Week 4: Multilayer Perceptrons and Backpropagation Flashcards
Feedforward Neural Networks
There’s 1 input layer, hidden layer(s), and 1 output layer. Each layer is an array of neurons, with layers interconnected by links. Each link has a connection weight. The connections are one-way, going forward.
Activation/Transfer Function
Activation functions take on various forms, with the main purpose of transforming the input into a desirable range of outputs.
Symmetric Hard Limit (Signum) Transfer Function
f(n) = sgn(n)
Linear Transfer Function
f(n) = n
Symmetric Sigmoid Transfer Function
f(n) = 2/(1+e^{-2n}) - 1
Logarithmic Sigmoid Transfer Function
f(n) = 1/(1+e^{-n})
Radial Basis Transfer Function
f(n) = e^{-n^2}
Backpropagation
This method allows weights to be updated based on the effective error for each hidden unit using gradient descent.
Learning Curves
These curves measure the training, test, and validation error over the training process.
Radial Basis Function Neural Networks
The input unit uses the linear transfer function. The hidden unit use the Radial Basis Function. The output unit can use any activation function.
d_j = ||x - c_j||, with x being inputs, c_j being the centres of the basis function. c_j can be preset or determined by a training algorithm. The result of the hidden node is h(d_j).
Similarities with MLP Networks:
- Both are universal approximators
- Both are nonlinear feed-forward neural networks
Differences with MLP Networks:
- RBF networks has only 1 hidden layer, but MLP networks can have more than 1 hidden layer.
- RBF networks use different basis functions from activation functions used in MLP networks.
- RBF networks compute distance between input patterns and centres while MLP networks compute inner product of input patterns and weights.
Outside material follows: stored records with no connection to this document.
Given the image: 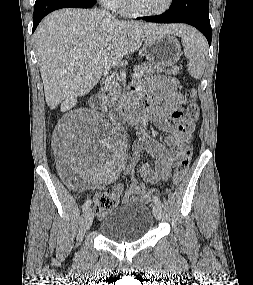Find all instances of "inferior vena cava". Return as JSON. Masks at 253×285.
<instances>
[{"label": "inferior vena cava", "instance_id": "602c4592", "mask_svg": "<svg viewBox=\"0 0 253 285\" xmlns=\"http://www.w3.org/2000/svg\"><path fill=\"white\" fill-rule=\"evenodd\" d=\"M101 12H103L109 19L111 20H115V17L112 16L108 11H106L105 9L100 10Z\"/></svg>", "mask_w": 253, "mask_h": 285}]
</instances>
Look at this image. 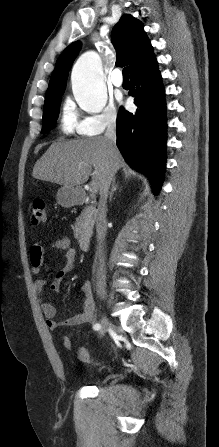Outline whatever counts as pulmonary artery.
<instances>
[{
  "instance_id": "1",
  "label": "pulmonary artery",
  "mask_w": 219,
  "mask_h": 447,
  "mask_svg": "<svg viewBox=\"0 0 219 447\" xmlns=\"http://www.w3.org/2000/svg\"><path fill=\"white\" fill-rule=\"evenodd\" d=\"M109 80L112 83V85H114L115 87H121L123 84V78H122L120 70L114 69L112 71V73L110 74Z\"/></svg>"
}]
</instances>
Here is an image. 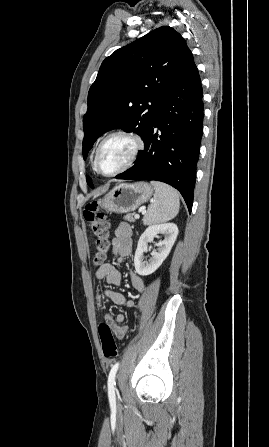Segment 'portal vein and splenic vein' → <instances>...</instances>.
<instances>
[{"label":"portal vein and splenic vein","instance_id":"obj_1","mask_svg":"<svg viewBox=\"0 0 269 447\" xmlns=\"http://www.w3.org/2000/svg\"><path fill=\"white\" fill-rule=\"evenodd\" d=\"M142 214H144V212H142ZM135 220H139L140 216L139 214H136V216H134Z\"/></svg>","mask_w":269,"mask_h":447}]
</instances>
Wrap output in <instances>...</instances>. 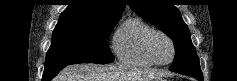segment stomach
I'll return each instance as SVG.
<instances>
[{"label":"stomach","instance_id":"1","mask_svg":"<svg viewBox=\"0 0 237 81\" xmlns=\"http://www.w3.org/2000/svg\"><path fill=\"white\" fill-rule=\"evenodd\" d=\"M152 81H166L164 77H161L159 79H155V80H152Z\"/></svg>","mask_w":237,"mask_h":81}]
</instances>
- RBF are trained with a 2-phase algorithms but MLP networks are trained with a single-phase algorithm
Basis Functions
These functions are used in the hidden nodes. As d_j approaches infinity, h(d_j, \sigma) approaches 0.
Gaussian Function
h(d_j) = e^{\frac{-d_j^2}{ 2 \sigma ^2}}, \sigma > 0
Multi-quadric Function
h(d_j) = (d_j^2 + \sigma^2)^{0.5}, \sigma > 0
Generalised Multi-quadric Function
h(d_j) = (d_j^2 + \sigma^2)^{\beta}, \sigma>0, 0 < \beta < 1
Inverse Multi-quadric Function
h(d_j) = (d_j^2 + \sigma^2)^{-0.5}